# Adding a switch to a molex connector?



## absentlySocial (Jul 9, 2004)

ok, this is what im trying to do.

i have 7 case fans, one vpu fan, and 5 sets of lights. all of which, do not need to be on. its fine when im awake, but its kind of hard to sleep.

so what i was thinking was maybe i could take a molex connector, and add a toggle switch to it. and then add all the fans and lights to the string after that toggle switch. thus making it turn power on and off to them.

has anyone heard of this before?
anyone know a place that can walk me through it?
i tried myself, and it just didnt work. but i could have the connection wrong about 100 different ways.

thanks in advance,
Vern


----------



## Sarkast (Sep 12, 2004)

Well if all the lights/fans run on 12V you just cut the +12V wire on that particular string and solder a normal 2way switch into the line.
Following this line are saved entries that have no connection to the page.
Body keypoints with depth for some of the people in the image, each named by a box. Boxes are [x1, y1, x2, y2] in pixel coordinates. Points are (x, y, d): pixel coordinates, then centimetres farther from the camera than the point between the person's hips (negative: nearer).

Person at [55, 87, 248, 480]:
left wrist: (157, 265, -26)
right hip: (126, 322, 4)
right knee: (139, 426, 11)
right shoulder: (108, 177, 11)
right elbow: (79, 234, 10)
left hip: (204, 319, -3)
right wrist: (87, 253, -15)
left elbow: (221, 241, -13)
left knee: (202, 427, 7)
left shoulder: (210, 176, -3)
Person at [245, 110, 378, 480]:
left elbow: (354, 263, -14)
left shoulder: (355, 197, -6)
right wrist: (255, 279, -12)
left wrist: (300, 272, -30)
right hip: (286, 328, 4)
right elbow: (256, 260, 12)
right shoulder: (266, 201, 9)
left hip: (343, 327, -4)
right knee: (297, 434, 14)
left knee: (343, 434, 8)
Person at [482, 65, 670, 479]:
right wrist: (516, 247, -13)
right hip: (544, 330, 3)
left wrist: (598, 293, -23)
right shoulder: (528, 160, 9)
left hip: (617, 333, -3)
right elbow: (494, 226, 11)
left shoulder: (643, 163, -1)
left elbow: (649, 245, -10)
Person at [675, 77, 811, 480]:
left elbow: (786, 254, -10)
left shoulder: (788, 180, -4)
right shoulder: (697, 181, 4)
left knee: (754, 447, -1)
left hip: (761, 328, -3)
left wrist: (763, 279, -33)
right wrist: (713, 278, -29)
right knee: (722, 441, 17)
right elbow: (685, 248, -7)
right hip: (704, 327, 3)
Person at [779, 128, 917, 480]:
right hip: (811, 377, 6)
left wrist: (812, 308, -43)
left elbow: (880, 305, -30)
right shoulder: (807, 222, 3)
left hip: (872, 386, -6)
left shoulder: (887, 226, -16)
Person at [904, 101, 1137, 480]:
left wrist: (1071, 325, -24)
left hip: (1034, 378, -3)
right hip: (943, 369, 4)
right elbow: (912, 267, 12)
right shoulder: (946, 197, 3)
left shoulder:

Thats a 3 minute job and you cant really do anything wrong.


----------



## Sarkast (Sep 12, 2004)

Actually i just came across this:

http://www.directron.com/switch.html


----------



## absentlySocial (Jul 9, 2004)

so yellow is +12v, right.

i did with cut and sodered it. but the switch i have is lighted, so there are three points i can soder too. i dont really care about the light though.

the wires running to the lights and the vpu fan are yellow and black, but the the case fans are red and black. does that mean they arent 12v?

i cut and sodered the wire to the switch, but it didnt work. could it might be backwards, or does that not matter?

ill play around with it some more tonight. because i've already bought the stuff for it, and the rocker switch is perfect for where i want to put it.


----------



## absentlySocial (Jul 9, 2004)

ok, so i got a different toggle switch i had to work. thanks alot dude.


----------



## 95five-0 (Dec 7, 2004)

can you post some pics I would like to see how it came out


----------



## absentlySocial (Jul 9, 2004)

sure, here you go.

























plus it turns off 8 fans, so it gets a lot more quiet.

excuse the dust, heh


----------



## Fr4665 (Nov 18, 2004)

dang dude thats alot of cables in there what you packing ? but i like the idea of the switch on the top not bad


----------



## Sarkast (Sep 12, 2004)

Is that pile of cables part of the case design ? lol Just kidding...

Just an idea - with the cables neatly sleeved and/ or tucked out of the way you could probably run 2 fans instead of 8 and still have the same airlfow ...

;-)


----------



## absentlySocial (Jul 9, 2004)

haha, i have a 560w thermaltake purepower power supply.

its still a work in progress. its still way messy in there(as you can see) because im constantly moving things. so its easier to have it messy, for right noiw at least.


----------